As long as there is focus on material that isn't exclusively PDF-related consuming about half the paper, then I suspect retailers would be interested, as long as it also provided significant coverage of material that they can put on their shelves.

And if the idea seems like too much to bite off and chew, then try partnering with some distributors and fulfillment agencies, allowing them to absorb some of the workload or expense in producing such a thing. If you do partnering, make sure that you do include a general distributor like Alliance in the mix as well as a fulfillment agency like Tundra or Wizards' Attic; fulfillment agencies tend to have a number of product lines from lesser publishers that the big distributors don't carry.

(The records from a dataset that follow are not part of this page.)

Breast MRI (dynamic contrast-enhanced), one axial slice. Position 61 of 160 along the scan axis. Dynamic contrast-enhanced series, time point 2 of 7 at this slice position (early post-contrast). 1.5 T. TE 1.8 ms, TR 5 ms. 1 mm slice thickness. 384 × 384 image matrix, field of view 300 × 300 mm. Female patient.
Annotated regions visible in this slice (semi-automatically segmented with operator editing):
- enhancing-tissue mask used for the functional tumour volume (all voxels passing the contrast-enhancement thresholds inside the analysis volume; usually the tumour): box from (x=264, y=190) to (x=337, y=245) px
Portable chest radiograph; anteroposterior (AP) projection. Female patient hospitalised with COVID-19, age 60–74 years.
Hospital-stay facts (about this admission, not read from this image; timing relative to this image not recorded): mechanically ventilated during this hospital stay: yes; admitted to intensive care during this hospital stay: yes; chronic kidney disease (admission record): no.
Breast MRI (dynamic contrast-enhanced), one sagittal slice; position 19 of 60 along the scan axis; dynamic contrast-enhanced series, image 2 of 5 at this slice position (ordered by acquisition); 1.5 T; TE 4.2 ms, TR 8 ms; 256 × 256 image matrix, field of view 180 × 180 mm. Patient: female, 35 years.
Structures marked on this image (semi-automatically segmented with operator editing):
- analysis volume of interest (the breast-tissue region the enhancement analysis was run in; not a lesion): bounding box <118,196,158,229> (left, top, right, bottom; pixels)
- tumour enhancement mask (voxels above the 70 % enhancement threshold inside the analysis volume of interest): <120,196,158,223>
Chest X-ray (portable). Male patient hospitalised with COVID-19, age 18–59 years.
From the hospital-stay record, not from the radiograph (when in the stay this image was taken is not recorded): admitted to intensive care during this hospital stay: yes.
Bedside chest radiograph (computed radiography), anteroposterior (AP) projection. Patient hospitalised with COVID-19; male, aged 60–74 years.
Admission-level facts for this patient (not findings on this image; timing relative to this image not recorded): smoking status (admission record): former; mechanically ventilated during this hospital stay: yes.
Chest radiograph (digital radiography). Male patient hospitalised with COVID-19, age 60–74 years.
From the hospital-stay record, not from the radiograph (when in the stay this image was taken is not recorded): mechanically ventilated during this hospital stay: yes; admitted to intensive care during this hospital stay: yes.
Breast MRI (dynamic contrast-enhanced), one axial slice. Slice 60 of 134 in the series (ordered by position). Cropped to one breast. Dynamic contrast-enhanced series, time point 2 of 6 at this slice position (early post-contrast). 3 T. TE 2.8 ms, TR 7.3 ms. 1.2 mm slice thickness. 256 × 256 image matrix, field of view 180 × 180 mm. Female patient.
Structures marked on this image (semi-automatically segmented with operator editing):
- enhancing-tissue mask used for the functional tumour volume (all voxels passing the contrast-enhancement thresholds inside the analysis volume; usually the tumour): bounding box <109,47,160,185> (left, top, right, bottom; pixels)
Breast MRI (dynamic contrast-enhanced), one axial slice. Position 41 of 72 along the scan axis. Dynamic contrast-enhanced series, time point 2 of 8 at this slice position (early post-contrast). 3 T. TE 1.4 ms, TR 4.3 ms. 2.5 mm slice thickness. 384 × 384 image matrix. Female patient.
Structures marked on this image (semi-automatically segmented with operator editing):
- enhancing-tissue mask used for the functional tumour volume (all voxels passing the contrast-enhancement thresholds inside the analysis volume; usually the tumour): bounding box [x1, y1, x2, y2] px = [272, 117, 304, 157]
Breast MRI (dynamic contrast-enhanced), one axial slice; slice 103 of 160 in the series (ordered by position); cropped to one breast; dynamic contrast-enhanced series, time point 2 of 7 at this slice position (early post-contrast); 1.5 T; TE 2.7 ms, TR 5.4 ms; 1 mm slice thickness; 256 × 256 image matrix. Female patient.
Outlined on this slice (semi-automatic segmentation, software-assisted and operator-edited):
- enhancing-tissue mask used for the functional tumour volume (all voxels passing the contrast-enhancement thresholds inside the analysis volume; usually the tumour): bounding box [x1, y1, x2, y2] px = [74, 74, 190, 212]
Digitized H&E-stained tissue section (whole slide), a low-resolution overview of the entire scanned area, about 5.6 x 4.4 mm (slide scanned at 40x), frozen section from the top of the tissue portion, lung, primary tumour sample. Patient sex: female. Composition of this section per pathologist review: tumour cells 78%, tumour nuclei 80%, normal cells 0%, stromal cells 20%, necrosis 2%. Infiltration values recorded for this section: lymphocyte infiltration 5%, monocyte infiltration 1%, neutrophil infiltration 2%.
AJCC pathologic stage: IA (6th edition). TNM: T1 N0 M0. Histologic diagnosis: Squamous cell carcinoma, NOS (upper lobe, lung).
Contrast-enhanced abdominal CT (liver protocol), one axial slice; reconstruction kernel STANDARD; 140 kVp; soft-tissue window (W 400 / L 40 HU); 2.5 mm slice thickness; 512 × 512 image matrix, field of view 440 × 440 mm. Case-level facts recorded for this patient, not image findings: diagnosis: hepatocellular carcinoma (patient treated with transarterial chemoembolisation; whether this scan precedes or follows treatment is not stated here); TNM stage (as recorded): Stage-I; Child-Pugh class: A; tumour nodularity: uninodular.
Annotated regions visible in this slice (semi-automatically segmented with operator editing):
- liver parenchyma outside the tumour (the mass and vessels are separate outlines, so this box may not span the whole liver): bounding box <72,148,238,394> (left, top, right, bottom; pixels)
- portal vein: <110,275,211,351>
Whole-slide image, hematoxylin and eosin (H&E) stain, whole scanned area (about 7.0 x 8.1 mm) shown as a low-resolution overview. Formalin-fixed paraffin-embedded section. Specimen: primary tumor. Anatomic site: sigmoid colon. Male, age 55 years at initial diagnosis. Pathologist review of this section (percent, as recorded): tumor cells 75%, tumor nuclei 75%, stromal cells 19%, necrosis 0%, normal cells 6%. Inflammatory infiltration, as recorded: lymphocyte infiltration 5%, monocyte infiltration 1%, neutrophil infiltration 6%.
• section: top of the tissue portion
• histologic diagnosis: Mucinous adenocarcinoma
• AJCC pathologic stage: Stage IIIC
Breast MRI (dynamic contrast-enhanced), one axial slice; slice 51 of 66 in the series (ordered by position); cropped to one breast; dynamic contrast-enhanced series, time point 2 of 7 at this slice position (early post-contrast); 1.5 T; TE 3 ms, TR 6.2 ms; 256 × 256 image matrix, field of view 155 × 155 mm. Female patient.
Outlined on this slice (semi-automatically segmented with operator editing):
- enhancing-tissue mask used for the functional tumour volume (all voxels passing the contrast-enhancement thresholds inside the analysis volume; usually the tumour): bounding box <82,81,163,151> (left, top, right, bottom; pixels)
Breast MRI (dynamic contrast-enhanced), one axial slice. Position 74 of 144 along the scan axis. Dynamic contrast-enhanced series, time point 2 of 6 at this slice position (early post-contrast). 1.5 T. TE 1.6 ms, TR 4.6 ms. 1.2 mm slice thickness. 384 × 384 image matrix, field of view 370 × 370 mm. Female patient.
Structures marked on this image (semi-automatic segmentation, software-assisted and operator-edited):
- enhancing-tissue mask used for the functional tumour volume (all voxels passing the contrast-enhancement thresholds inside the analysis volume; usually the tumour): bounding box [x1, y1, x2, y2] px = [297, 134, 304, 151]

It could even lead to some larger successful FLGS eventually having some interest in establishing some sort of kiosks to sell PDFs or PODs as well. While this may seem unlikely ATM, there will come a time when sacrificing a 2 ft x 4 ft x 3 ft cube of floor/shelf space will become worthwhile when it means the shop owner can keep hundreds of titles in stock constantly and available at the drop of the hat. Even if it is kept in a back room, a POD kiosk means the shop owner can keep physical merchandise on the shelves within minutes of a sellout, and the special order turn around time on some books can become astonishingly short. I can imagine retailers telling customers that if they want to pay an extra 20%, they can have the book in the store in under an hour, knowing full well that accomplishing this is as easy as walking into the back room and printing the book out on a POD Kiosk. Kiosk sales are even more likely in the future, thanks to the explosive growth of LAN gaming in FLGSs here on the east coast, where the computers on the LAN can be used to facilitate browsing by more than one individual. With a bit of ingenuity and reliance on older but reliable technology that can be obtained cheaply, even smaller stores can get into kiosk sales, since a DIY CD-burning Kiosk with LAN interfacing could be built for under $200 per unit and some hefty programming work(old 486 or pentium, 14 inch surplus monitors, 2x or 4x non-rw burners, surplus copies of NT 4 ypdated with the SP6 free download, cheap ethernet card, and an HTML-based intranet storefront with COM objects to control file access combined with database blobs). Heck, with this, it could even be possible for someone to order online, and burn the CD at their FLGS themselves in some instances, leaving the $6.95 "burn my order to CD" fee to be paid to the shop owner.
 

On a side note, the timeout duration for these forums needs to be lengthened. I almost lost my last post due to a login timeout, had it not been for forms recovery plugin I use.